CSE012/CS059 – Data Mining

Winter 2017

Administrative

Class Hours: Tuesday 4:00-7:00 pm.
Instructor: Panayiotis Tsaparas (tsap _at_ cs.uoi.gr), Office Β.3

Past Courses: Spring 2012, Fall 2012, Fall 2013, Fall 2013, Fall 2014, Fall 2015, Spring 2017

Grades: The grade for the course will be determined by the assignments and project. There will be no final exam either on January or September exam period.

Logistics: The slides with the logistics for the class (pdf

)

Announcements

· Thursday 1/2: Question 4 of Assignment 3: In this question you are asked to compare a new recommendation algorithm with the algorithms you implemented in Assignment 2, on the data you created in Assignment 2. For this question you can improve upon your solution in Assignment 2 and correct some of the mistakes you did in the data generation. Here are some common error in this question:

o Iterative pruning: The question asked for iterative pruning of the users and businesses until, in the data you created, all users had rated at least 10 businesses, and all businesses were rated by at least 10 users. Each time you prune a user or a business, the number of ratings received by the businesses or given by the users changes. You need to do the pruning iteratively, until no further pruning is possible.
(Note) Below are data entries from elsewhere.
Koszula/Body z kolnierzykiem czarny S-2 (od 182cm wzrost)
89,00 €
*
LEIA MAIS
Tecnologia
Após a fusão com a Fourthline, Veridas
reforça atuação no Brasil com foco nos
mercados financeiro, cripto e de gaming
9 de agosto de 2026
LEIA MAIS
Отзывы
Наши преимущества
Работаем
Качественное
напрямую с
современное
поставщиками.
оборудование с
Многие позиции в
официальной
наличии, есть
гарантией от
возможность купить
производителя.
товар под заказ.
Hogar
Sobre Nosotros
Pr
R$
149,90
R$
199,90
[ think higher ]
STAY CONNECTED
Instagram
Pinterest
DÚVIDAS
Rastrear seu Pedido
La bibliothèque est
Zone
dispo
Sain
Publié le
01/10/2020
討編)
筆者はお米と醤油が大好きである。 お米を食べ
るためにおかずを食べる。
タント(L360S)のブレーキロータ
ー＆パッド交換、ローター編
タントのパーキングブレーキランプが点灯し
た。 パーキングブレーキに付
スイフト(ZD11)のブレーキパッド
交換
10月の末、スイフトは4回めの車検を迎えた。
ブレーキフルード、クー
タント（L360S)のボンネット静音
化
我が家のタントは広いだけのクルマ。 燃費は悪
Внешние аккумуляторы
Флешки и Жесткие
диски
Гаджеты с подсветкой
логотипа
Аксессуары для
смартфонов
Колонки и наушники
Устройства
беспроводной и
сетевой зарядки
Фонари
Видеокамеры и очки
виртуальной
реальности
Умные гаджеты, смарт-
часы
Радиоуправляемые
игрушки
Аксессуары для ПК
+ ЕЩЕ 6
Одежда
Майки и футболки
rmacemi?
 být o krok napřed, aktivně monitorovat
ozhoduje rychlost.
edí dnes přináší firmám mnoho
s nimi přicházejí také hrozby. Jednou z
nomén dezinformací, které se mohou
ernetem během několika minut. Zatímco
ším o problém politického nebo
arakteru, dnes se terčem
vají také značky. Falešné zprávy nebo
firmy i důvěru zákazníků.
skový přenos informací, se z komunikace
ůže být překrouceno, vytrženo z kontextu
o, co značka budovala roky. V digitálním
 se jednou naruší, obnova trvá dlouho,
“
o Data Structures: Some students complained that their program was too slow or consumed too much memory. For the latter, you should load in memory on the data from Toronto. The filtering step should happen while you read the data. You should never load all the lines of the file in memory. For the former, you should use the appropriate data structures. Using lists is very slow if you want to check whether a user or a business is in the data. The most reasonable data structure is a dictionary, which will have as values dictionaries. You may need more than one such dictionaries, one for users and one for businesses.

o Sampling: You should sample ratings, not users or businesses.

o Similarity: For the computation of similarity, you should subtract the mean of the non-zero entries (of a line or a column) from the non-zero entries, and then take the cosine similarity. Don’t take the mean of the full line or column, as this contains a lot of zeros.

o Neighbors: When you take the K nearest neighbors of a user, you should take the K nearest neighbors that have also rated the business in question (or, for a business, the K nearest businesses that have been rated by the user in question). Otherwise you may include a lot of zero values.

o SVD: Experiment with many values for K for SVD, and consider also larger values (e.g., K = 100)

· Sunday 24/12. Third Assignment: The third assignment is available on the Assignments page of the course.

· Sunday 26/11. Second Assignment: The second assignment is available on the Assignments page of the course.

· Friday 15/11. First Assignment: The first assignment is available on the Assignments page of the course.

· Tuesday 26/9. Welcome to Data Mining 2017!